L’homme éprouve progressivement le sentiment de l’éphémère et cette expérience s'accélère quand la sensation de répétition s’accentue. En même temps les perceptions s’atténuent, les événements "deviennent plus faibles". Si la personne résiste à cette crise du détachement elle s’accrochera à la vie et aux choses matérielles en refusant de vieillir. L'affirmation de soi peut tourner à l’obstination tyrannique où la personne se pense toujours importante. Qui apprend à accepter la fin autrement que comme un déclin ou une dévaluation surmontera l’envie éprouvée devant la jeunesse et connaîtra le courage et la sérénité.
Alors le vieillard devient un sage "qui sait ce qu’il en est de la fin et l’accepte". Il ne perçoit plus seulement l’éphémère mais aussi l'éternel et sait faire la différence entre l’essentiel et le futile. Les performances et la lutte perdent de l’importance à ses yeux ; en revanche son rayonnement peut augmenter. Avec l’entrée dans l’âge de la vieillesse commence une étape qui montre la dégénérescence - comme parachèvement ou comme ruine. La personne sénile expérimente la diminution des forces physiques, mentales et spirituelles. Elle peut y être indifférente et se fixer et se limiter aux besoins matériels ; ou bien par un sentiment de menace se développera en elle une irritation méfiante. La personne très âgée dépend de l’aide et de la patience de son entourage. Si elle admet ce qui ne peut être changé elle peut rayonner une douce bonté et devenir une bénédiction. C’est alors qu’elle entre dans l’ars moriendi, l’art de mourir.

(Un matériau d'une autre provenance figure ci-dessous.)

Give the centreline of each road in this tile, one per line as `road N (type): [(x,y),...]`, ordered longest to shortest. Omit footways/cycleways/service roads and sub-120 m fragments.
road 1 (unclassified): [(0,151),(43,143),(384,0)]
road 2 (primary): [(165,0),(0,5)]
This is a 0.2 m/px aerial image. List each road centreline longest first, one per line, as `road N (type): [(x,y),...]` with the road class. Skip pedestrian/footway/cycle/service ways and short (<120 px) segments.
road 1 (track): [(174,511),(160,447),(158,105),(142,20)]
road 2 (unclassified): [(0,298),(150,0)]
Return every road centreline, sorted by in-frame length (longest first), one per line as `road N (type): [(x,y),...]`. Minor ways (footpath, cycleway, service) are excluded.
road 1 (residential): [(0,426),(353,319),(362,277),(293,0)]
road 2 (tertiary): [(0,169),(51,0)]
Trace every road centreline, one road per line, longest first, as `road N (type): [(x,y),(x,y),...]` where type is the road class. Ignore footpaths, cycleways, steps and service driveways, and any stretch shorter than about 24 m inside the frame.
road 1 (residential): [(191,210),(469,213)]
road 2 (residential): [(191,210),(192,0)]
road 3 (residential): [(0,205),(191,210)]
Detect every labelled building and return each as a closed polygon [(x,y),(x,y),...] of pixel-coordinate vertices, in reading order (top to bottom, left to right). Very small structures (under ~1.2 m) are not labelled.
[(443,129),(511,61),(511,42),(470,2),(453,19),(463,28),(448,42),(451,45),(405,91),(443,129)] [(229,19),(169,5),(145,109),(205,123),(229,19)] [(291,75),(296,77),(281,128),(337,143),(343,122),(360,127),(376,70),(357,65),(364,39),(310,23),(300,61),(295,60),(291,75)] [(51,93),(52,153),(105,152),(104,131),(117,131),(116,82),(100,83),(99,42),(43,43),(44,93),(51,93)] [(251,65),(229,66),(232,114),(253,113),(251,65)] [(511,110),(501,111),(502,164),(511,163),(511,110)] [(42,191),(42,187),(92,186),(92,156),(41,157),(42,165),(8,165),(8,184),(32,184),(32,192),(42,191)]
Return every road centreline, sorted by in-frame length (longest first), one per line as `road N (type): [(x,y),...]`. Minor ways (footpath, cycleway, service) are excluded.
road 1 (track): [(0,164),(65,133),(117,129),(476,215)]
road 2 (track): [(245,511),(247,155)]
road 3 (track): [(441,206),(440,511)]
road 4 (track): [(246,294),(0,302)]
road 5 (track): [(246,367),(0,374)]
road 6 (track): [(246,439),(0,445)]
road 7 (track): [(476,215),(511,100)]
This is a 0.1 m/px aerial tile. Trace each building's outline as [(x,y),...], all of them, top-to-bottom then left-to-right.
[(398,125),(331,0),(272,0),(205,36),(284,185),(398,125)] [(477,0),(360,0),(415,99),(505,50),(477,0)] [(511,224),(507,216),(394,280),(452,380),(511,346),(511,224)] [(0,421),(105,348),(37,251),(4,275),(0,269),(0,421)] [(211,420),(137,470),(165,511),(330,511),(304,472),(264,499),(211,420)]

Toute partition de la vie en étapes est trop schématique, souligne Guardini, mais un schéma aide à comprendre. L’existence reste un tout indivisible. En outre l’auteur analyse les âges de la vie à partir de lui, dans une perspective masculine ; le regard d’une femme pourrait avantageusement compléter. Pour ces deux motifs, la tentative entreprise ici de résumer sa pensée est une entreprise limitée, risquant de prêter à malentendus. Si ces lignes éveillent le désir de se plonger dans le livre et de réfléchir aux différents âges de la vie, cette esquisse aura rempli son office.